ACTIVITY: Pull out every line below containing the word "המסחר".
____
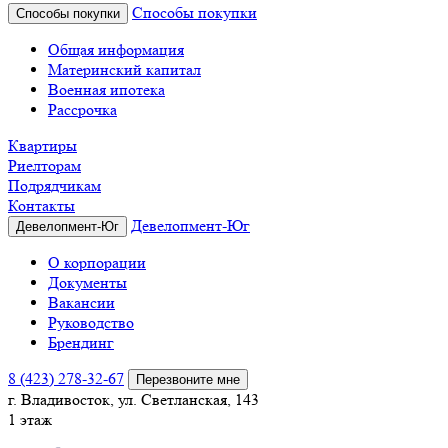
Способы покупки
Способы покупки
Общая информация
Материнский капитал
Военная ипотека
Рассрочка
Квартиры
Риелторам
Подрядчикам
Контакты
Девелопмент-Юг
Девелопмент-Юг
О корпорации
Документы
Вакансии
Руководство
Брендинг
8 (423) 278-32-67
Перезвоните мне
г. Владивосток, ул. Светланская, 143
1 этаж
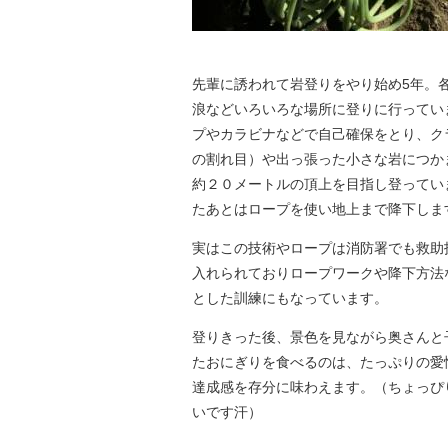
先輩に誘われて岩登りをやり始め5年。
浪などいろいろな場所に登りに行ってい
プやカラビナなどで自己確保をとり、ク
の割れ目）や出っ張った小さな岩につか
約２０メートルの頂上を目指し登ってい
たあとはロープを使い地上まで降下しま
実はこの技術やロープは消防署でも救助
入れられておりロープワークや降下方法
とした訓練にもなっています。
登りきった後、景色を見ながら奥さんと
たおにぎりを食べるのは、たっぷりの愛
達成感を存分に味わえます。（ちょっぴ
いです汗）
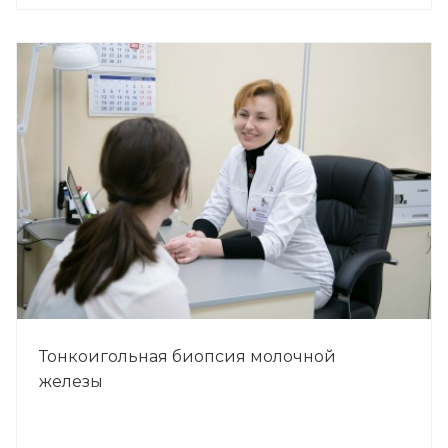
Тонкоигольная биопсия молочной
железы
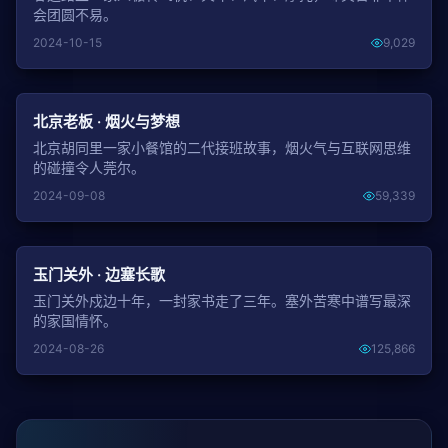
会团圆不易。
2024-10-15
9,029
NEW
北京老板 · 烟火与梦想
北京胡同里一家小餐馆的二代接班故事，烟火气与互联网思维
的碰撞令人莞尔。
2024-09-08
59,339
NEW
玉门关外 · 边塞长歌
玉门关外戍边十年，一封家书走了三年。塞外苦寒中谱写最深
的家国情怀。
2024-08-26
125,866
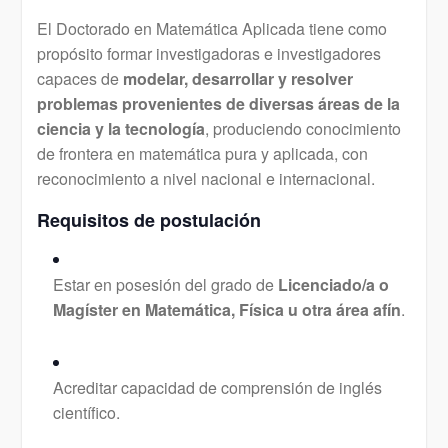
El Doctorado en Matemática Aplicada tiene como
propósito formar investigadoras e investigadores
capaces de
modelar, desarrollar y resolver
problemas provenientes de diversas áreas de la
ciencia y la tecnología
, produciendo conocimiento
de frontera en matemática pura y aplicada, con
reconocimiento a nivel nacional e internacional.
Requisitos de postulación
Estar en posesión del grado de
Licenciado/a o
Magíster en Matemática, Física u otra área afín
.
Acreditar capacidad de comprensión de inglés
científico.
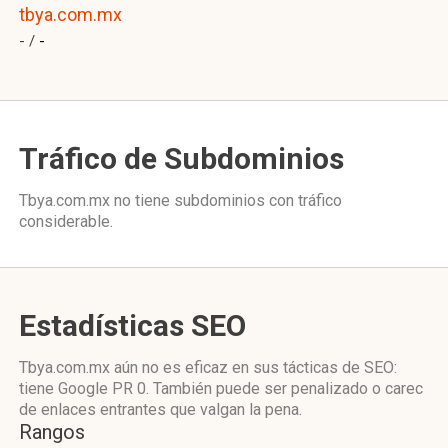
tbya.com.mx
- /
-
Tráfico de Subdominios
Tbya.com.mx no tiene subdominios con tráfico
considerable.
Estadísticas SEO
Tbya.com.mx aún no es eficaz en sus tácticas de SEO:
tiene Google PR 0. También puede ser penalizado o carec
de enlaces entrantes que valgan la pena.
Rangos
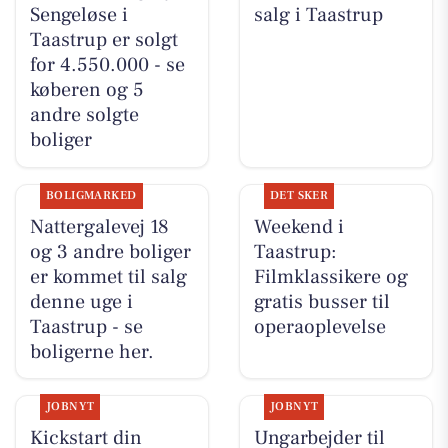
Sengeløse i
salg i Taastrup
Taastrup er solgt
for 4.550.000 - se
køberen og 5
andre solgte
boliger
BOLIGMARKED
DET SKER
Nattergalevej 18
Weekend i
og 3 andre boliger
Taastrup:
er kommet til salg
Filmklassikere og
denne uge i
gratis busser til
Taastrup - se
operaoplevelse
boligerne her.
JOBNYT
JOBNYT
Kickstart din
Ungarbejder til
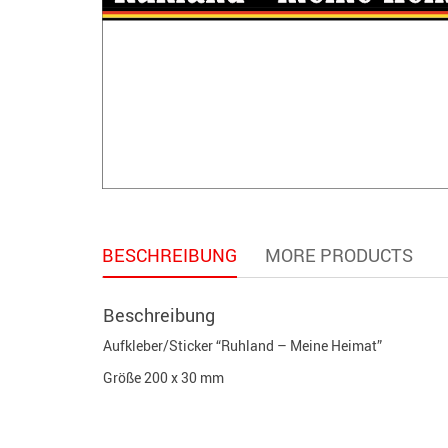
BESCHREIBUNG
MORE PRODUCTS
Beschreibung
Aufkleber/Sticker “Ruhland – Meine Heimat”
Größe 200 x 30 mm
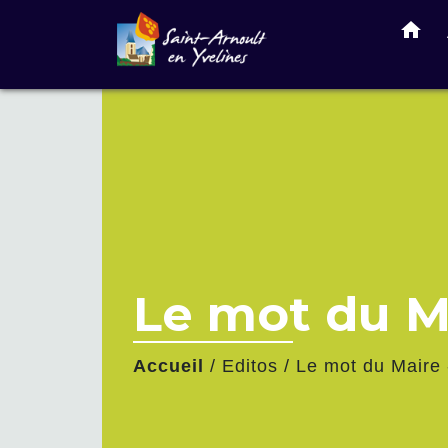
home
Le mot du M
Accueil
/
Editos
/
Le mot du Maire 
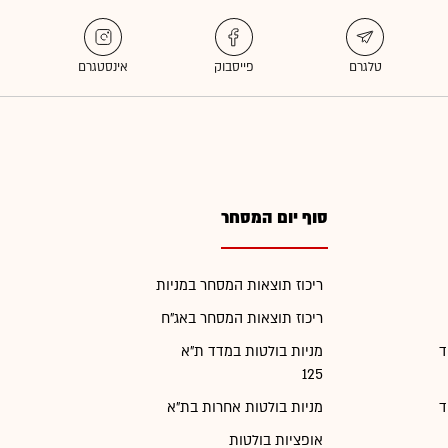
סוף יום המסחר
ריכוז תוצאות המסחר במניות
ריכוז תוצאות המסחר באג"ח
ד
מניות בולטות במדד ת"א
125
ד
מניות בולטות אחרות בת"א
אופציות בולטות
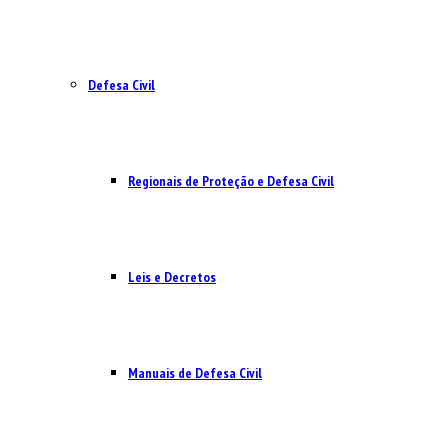
Defesa Civil
Regionais de Proteção e Defesa Civil
Leis e Decretos
Manuais de Defesa Civil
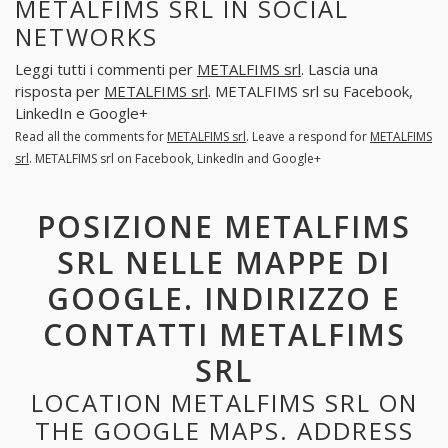
METALFIMS SRL IN SOCIAL
NETWORKS
Leggi tutti i commenti per
METALFIMS srl
. Lascia una
risposta per
METALFIMS srl
. METALFIMS srl su Facebook,
LinkedIn e Google+
Read all the comments for
METALFIMS srl
. Leave a respond for
METALFIMS
srl
. METALFIMS srl on Facebook, LinkedIn and Google+
POSIZIONE METALFIMS
SRL NELLE MAPPE DI
GOOGLE. INDIRIZZO E
CONTATTI METALFIMS
SRL
LOCATION METALFIMS SRL ON
THE GOOGLE MAPS. ADDRESS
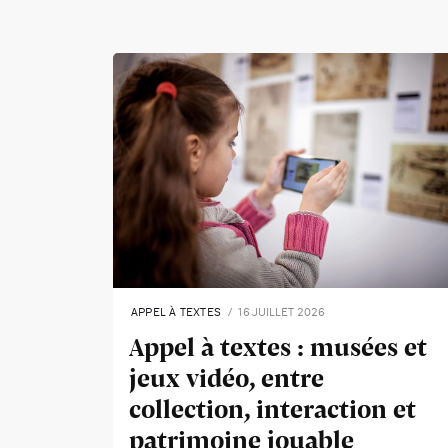
APPEL À TEXTES
16 JUILLET 2026
Appel à textes : musées et
jeux vidéo, entre
collection, interaction et
patrimoine jouable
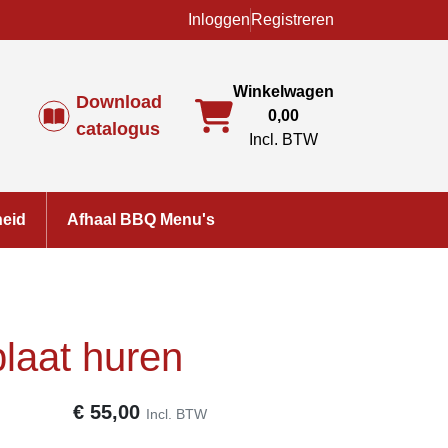
Inloggen
Registreren
Winkelwagen
Download
0,00
catalogus
Incl. BTW
heid
Afhaal BBQ Menu's
laat huren
€
55,00
Incl. BTW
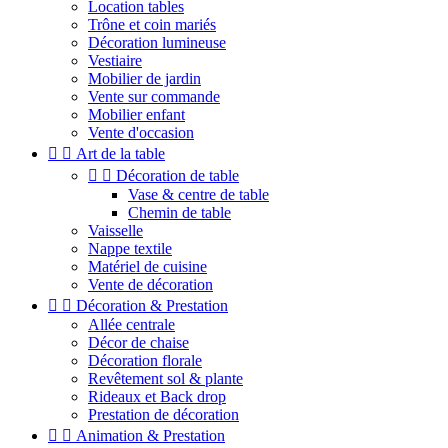
Location tables
Trône et coin mariés
Décoration lumineuse
Vestiaire
Mobilier de jardin
Vente sur commande
Mobilier enfant
Vente d'occasion


Art de la table


Décoration de table
Vase & centre de table
Chemin de table
Vaisselle
Nappe textile
Matériel de cuisine
Vente de décoration


Décoration & Prestation
Allée centrale
Décor de chaise
Décoration florale
Revêtement sol & plante
Rideaux et Back drop
Prestation de décoration


Animation & Prestation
____
WRITTEN RESPONSE:
סוף יום המסחר
ריכוז תוצאות המסחר במניות
ריכוז תוצאות המסחר באג"ח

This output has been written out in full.